Limitations and challenges (field‑level):
- Scarcity of large, diverse, high‑quality multimodal datasets with region‑level labels and outcome annotations.
- High risk of hallucinated findings and uncalibrated confidence, especially when MLLMs operate outside their training distribution.
- Limited interpretability and weak region grounding, making it hard to trust model outputs for critical decisions.
- Heavy computational and infrastructure demands, which may be unsuitable for resource‑constrained hospitals.
- Regulatory, privacy, and liability questions around deploying MLLMs in clinical care.
Open Questions and Future Directions:
- How can we design MLLMs with robust region grounding, so that textual outputs are tightly coupled to specific image regions?
- What training strategies and evaluation protocols are needed to reduce hallucination and ensure clinically safe behavior?
- How can we leverage synthetic data, weak supervision, and federated learning to overcome data scarcity and privacy constraints?
- What are effective ways to integrate EHR data, temporal imaging series, and multi‑organ information into a unified multimodal reasoning system?
- How should guidelines, benchmarks, and regulations evolve to evaluate and govern MLLMs in real radiology workflows?

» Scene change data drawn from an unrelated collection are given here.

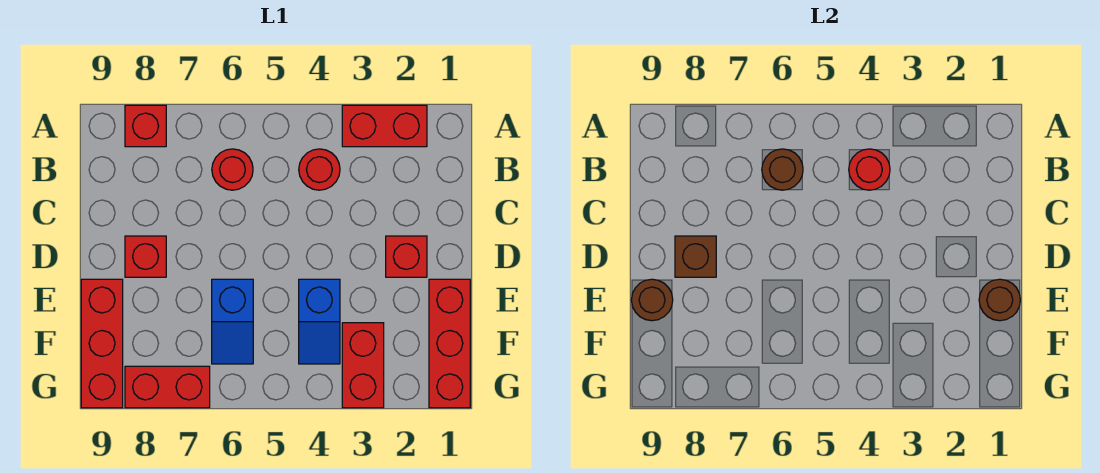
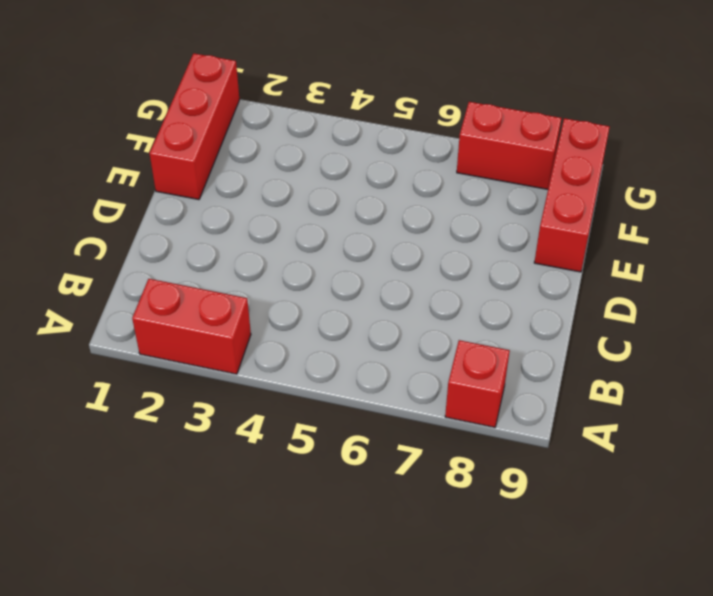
none -> red round brick B4 level 1
none -> red round brick B6 level 1
none -> red brick D2 level 1

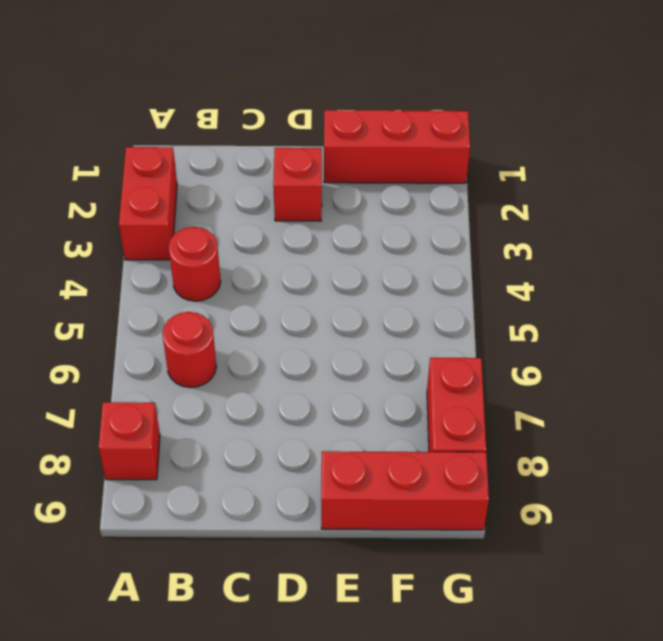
none -> red brick D8 level 1
none -> blue slope E4:F4 level 1 top E
none -> blue slope E6:F6 level 1 top E

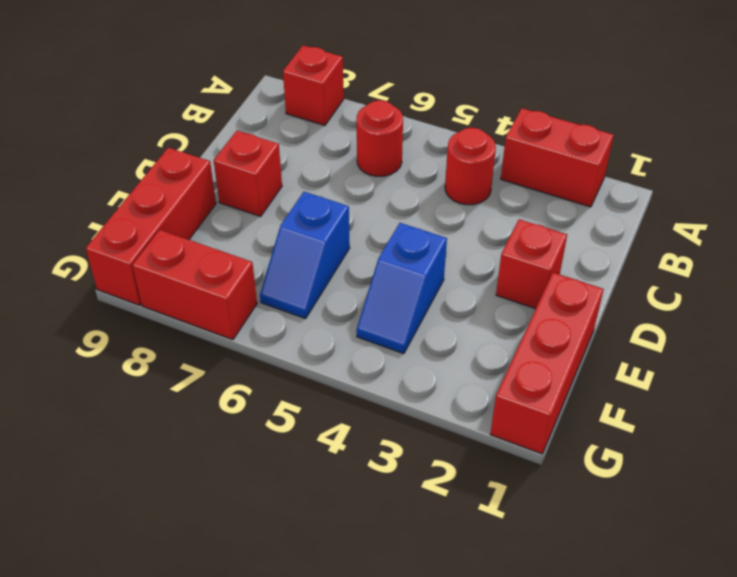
none -> red brick F3:G3 level 1
none -> red round brick B4 level 2
none -> brown round brick B6 level 2

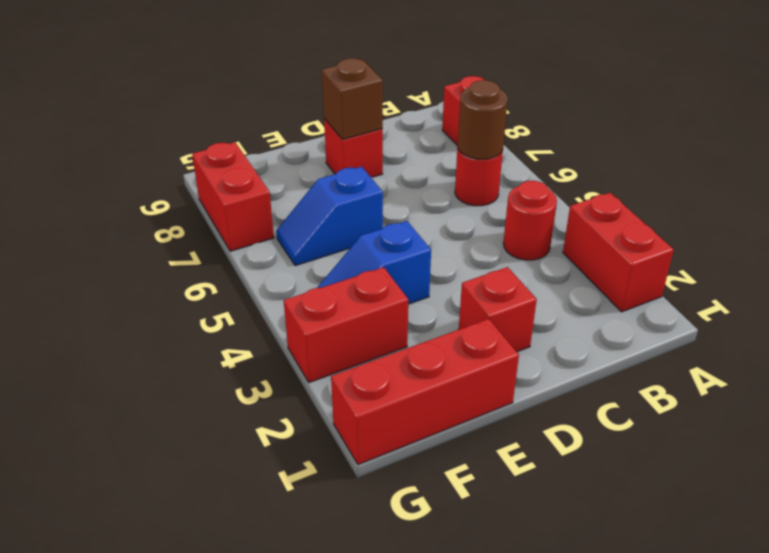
none -> red brick E9:G9 level 1
none -> red round brick B4 level 2
none -> brown round brick E1 level 2

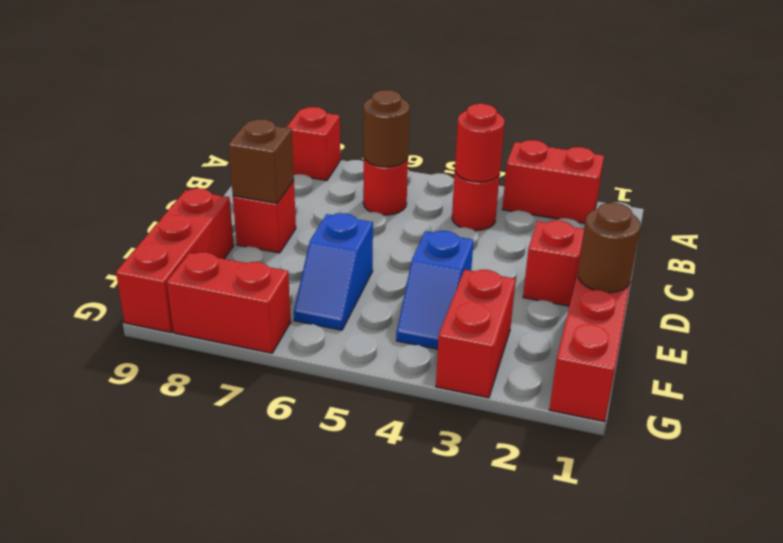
none -> brown round brick E9 level 2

9. Context and Broader Impact¶
- Position in the landscape:
- This paper is one of the first detailed reviews focused specifically on MLLMs for medical imaging, complementing broader MMFM and HFM surveys.
- It connects general LLM and VLM advances (e.g., CLIP, LLaVA‑style architectures) to radiology‑specific tasks and constraints.

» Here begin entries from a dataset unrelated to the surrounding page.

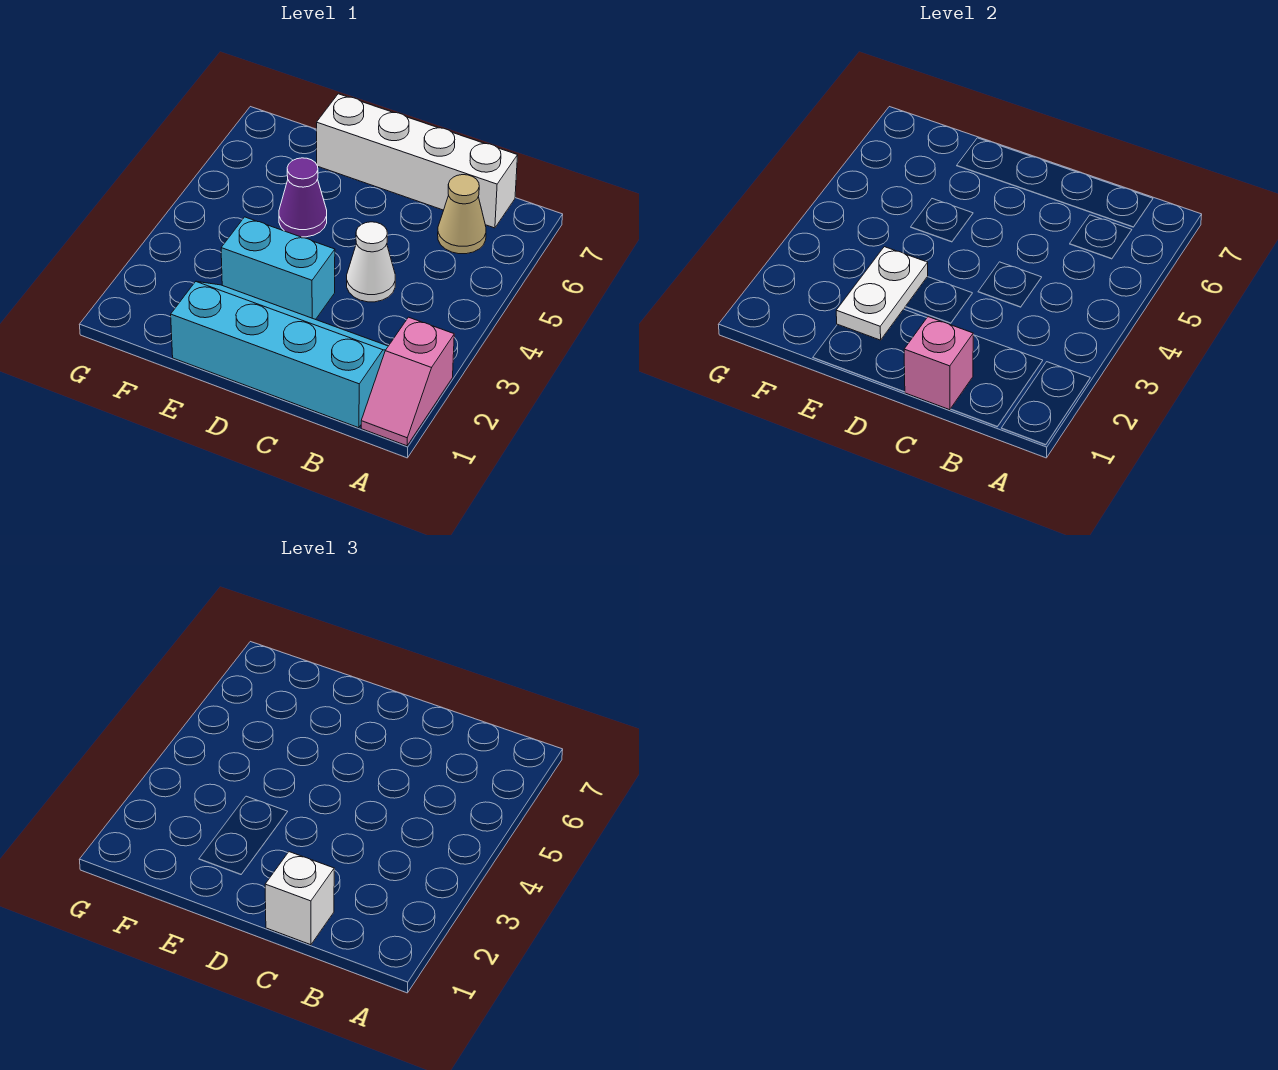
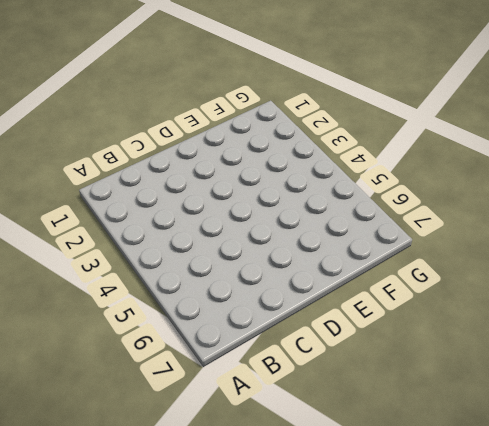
none -> pink slope A1:A2 level 1 top 2
none -> cyan slope B1:E2 level 1 top 1

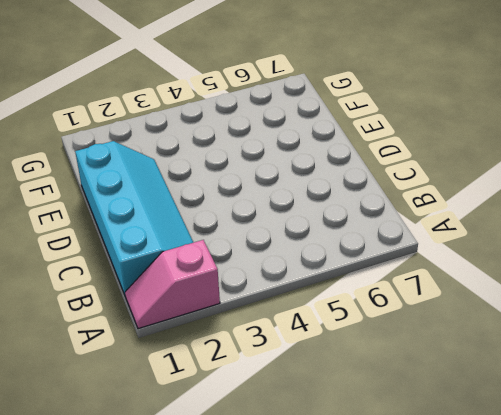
none -> tan cone B6 level 1
none -> white brick B7:E7 level 1

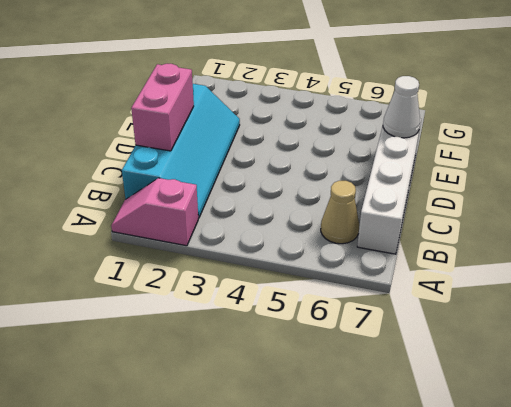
pink brick C1:D1 level 2 -> pink brick C1 level 2
white cone E7 level 2 -> white cone C4 level 1
none -> cyan brick D3:E3 level 1
none -> purple cone E5 level 1

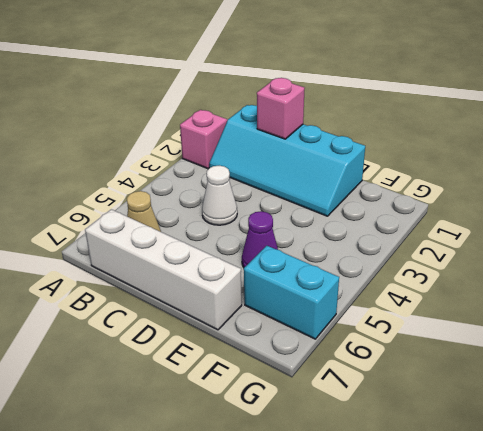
cyan brick F6:G6 level 1 -> cyan brick D3:E3 level 1
none -> white plate E2:E3 level 2
none -> white brick C1 level 3

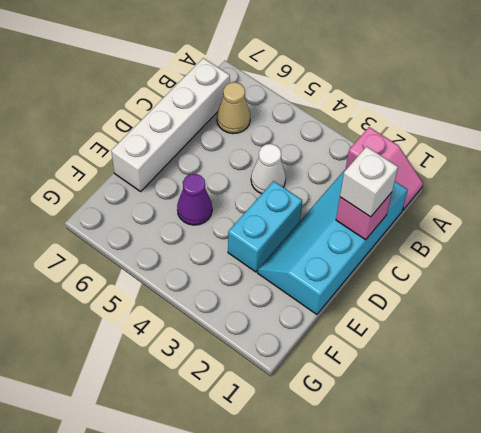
none -> white plate E2:E3 level 2

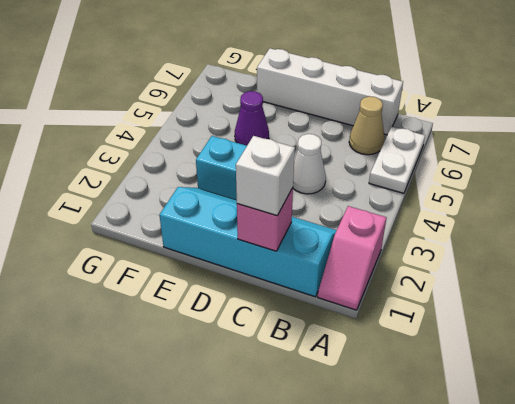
white plate A5:A6 level 1 -> white plate E2:E3 level 2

- Relation to well-known ideas:
- Frames medical MLLMs as extensions of CLIP‑like alignment and LLM‑centric fusion architectures, adapted to clinical data.
- Discusses how instruction tuning, chain‑of‑thought prompting, and RLHF—successful in general AI—might be adapted to medical imaging.
- Why this review is a useful reference:
- For a grad student, it offers a curated tour of design patterns, datasets, and open challenges, making it easier to choose a research direction.
- It also highlights the gap between prototype demos and clinically robust systems, encouraging critical evaluation and responsible innovation.
10. Key Takeaways (Bullet Summary)¶
- Problem:
-
Radiology practice is inherently multimodal, but most traditional AI systems are unimodal and cannot fully leverage combined image + text + EHR information.
-
Method / model (conceptual):
- MLLMs couple powerful LLMs with vision encoders via multimodal connectors (projection, query, fusion, or expert‑driven), enabling joint reasoning over images and text.
-
This review categorizes these architectures and training strategies, providing a design space for medical imaging MLLMs.
-
Results / insights:
- Early MLLMs show strong potential for RRG, VQA, and multimodal decision support, often surpassing unimodal baselines.
-
However, they are hampered by data scarcity, hallucination, poor region grounding, and deployment challenges.
-
Why it matters:
- Understanding MLLMs is crucial for building the next generation of clinically useful, trustworthy multimodal foundation models in radiology.
- This review gives practitioners and researchers a roadmap for tackling open problems and responsibly advancing the field.